Wednesday, January 4, 2012


Red lights
glare on the freeway.
Traffic ahead.
Grimly, I work
on my patience.
Not much luck.

So we drove back to Los Angeles yesterday, leaving Laguna Beach reluctantly in glorious sunshine and arriving here in time to get back into the office and take measure of what needs to be done. It feels like a lot, with all the work involved in putting out word about the new book. And at such moments, there's some part of me that rebels against the task ahead and wants simply to withdraw from engagement with the world.

It's right now nearly nine o'clock in the morning, first day back. I was out early, for a blood test at the Kaiser lab in preparation for an annual medical appointment tomorrow. I go early to avoid the crowds. Then back to bed to watch the news from Iowa. Having lived in the state myself for four years in the 1960s, I have a fondness for the place and have been distressed by the far-right versus the far-far-right battle between Republican candidates there. Admittedly, I lived in a little corner of the state which, at that time at least, remained firmly liberal: Iowa City is the home of the University of Iowa. But I believe that the Republican voters in that district, this year, went for Ron Paul.

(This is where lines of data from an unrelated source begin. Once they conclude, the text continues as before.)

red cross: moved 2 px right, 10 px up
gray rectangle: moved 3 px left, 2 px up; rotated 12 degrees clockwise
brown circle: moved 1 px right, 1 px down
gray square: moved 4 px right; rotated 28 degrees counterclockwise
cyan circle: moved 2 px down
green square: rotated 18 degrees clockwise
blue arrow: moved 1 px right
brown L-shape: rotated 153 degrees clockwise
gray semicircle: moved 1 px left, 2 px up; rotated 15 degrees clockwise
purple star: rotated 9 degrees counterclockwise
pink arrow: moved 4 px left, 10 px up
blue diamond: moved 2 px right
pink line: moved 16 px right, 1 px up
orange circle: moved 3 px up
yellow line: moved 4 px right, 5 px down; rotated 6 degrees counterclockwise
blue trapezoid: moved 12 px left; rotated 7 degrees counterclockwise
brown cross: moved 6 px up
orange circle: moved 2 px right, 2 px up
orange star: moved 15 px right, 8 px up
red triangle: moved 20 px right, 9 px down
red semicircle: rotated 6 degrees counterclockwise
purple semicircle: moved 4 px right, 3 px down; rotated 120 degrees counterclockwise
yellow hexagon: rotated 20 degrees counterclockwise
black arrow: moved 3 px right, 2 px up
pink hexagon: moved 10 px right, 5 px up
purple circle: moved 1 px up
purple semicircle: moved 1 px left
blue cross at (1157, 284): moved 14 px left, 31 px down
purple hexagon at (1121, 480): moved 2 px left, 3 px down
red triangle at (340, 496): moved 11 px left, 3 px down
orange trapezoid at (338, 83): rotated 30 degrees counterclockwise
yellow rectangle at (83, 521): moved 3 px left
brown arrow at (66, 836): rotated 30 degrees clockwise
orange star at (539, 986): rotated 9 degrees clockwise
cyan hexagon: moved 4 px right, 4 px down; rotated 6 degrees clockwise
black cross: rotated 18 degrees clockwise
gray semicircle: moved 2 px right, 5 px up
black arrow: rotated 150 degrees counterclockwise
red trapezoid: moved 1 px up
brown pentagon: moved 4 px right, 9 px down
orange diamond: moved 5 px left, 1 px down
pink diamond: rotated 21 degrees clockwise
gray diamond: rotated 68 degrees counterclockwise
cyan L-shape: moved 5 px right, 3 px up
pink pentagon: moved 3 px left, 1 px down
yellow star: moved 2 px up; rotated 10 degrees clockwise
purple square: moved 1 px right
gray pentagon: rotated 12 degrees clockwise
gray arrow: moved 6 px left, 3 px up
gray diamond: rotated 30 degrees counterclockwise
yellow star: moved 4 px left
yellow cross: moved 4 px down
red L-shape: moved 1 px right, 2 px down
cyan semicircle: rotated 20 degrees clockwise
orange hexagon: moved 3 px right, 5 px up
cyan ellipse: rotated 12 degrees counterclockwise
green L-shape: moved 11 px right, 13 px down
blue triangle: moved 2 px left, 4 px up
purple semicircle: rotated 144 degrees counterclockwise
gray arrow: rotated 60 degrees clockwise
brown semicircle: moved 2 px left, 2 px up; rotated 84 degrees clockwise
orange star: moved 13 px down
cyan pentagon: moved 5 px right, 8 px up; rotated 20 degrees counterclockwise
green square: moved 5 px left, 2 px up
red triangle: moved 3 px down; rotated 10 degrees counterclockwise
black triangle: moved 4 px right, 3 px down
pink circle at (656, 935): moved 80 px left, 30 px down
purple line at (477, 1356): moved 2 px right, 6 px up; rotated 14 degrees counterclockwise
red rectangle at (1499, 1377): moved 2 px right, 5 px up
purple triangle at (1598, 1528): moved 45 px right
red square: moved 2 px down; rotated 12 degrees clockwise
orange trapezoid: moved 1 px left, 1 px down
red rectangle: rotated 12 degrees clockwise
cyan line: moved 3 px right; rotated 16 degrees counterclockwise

It was a nasty race, with candidates at each others' throats; but also at President Obama's. The misconceptions and outright lies promulgated in the past few weeks about his performance in office have been outrageous and, for the most part, unanswered. Uttered with glib assurance, they seem to command credence with remarkably little resistance. It's apparently what people want to hear. To watch the candidates on the television screen is to try the patience even more than that drive on the Los Angeles freeways. I usually end up yelling back at the the screen, for all the good that does.

It occurs to me that the old individual-before-government America for which these people are so nostalgic--the America they proclaim they want to "get back"--worked fine so long as most individuals could be counted on to be trustworthy, decent people with the common interest at heart; people, then, who would not so readily exploit their customers in order to maximize their personal gain. Your banker, in those mythical times, was your friend and ally in all things financial, not your extortioner. It's the mutual trust and common interest that seem to have evaporated, and without them that quaint version of America that (perhaps) existed in the days of yore. Our "values," instead, have come to be equated with opposition to the rights of our gay fellow citizens, and to abortion, even in the direst of cases.

As for the God these candidates call upon with such outspoken confidence that He supports them and assures their victories--and, presumably, their defeats--I personally hard it find to believe that, if merciful and all-knowing as advertized, He would approve one half of the policies they propose. Naively, perhaps, I imagine Him more compassionate than they. Still, it's a sad prospect that one of these candidates will undoubtedly become the Republican nominee for the presidency; and could actually end up in the White House. Heaven (if heaven exists) forfend.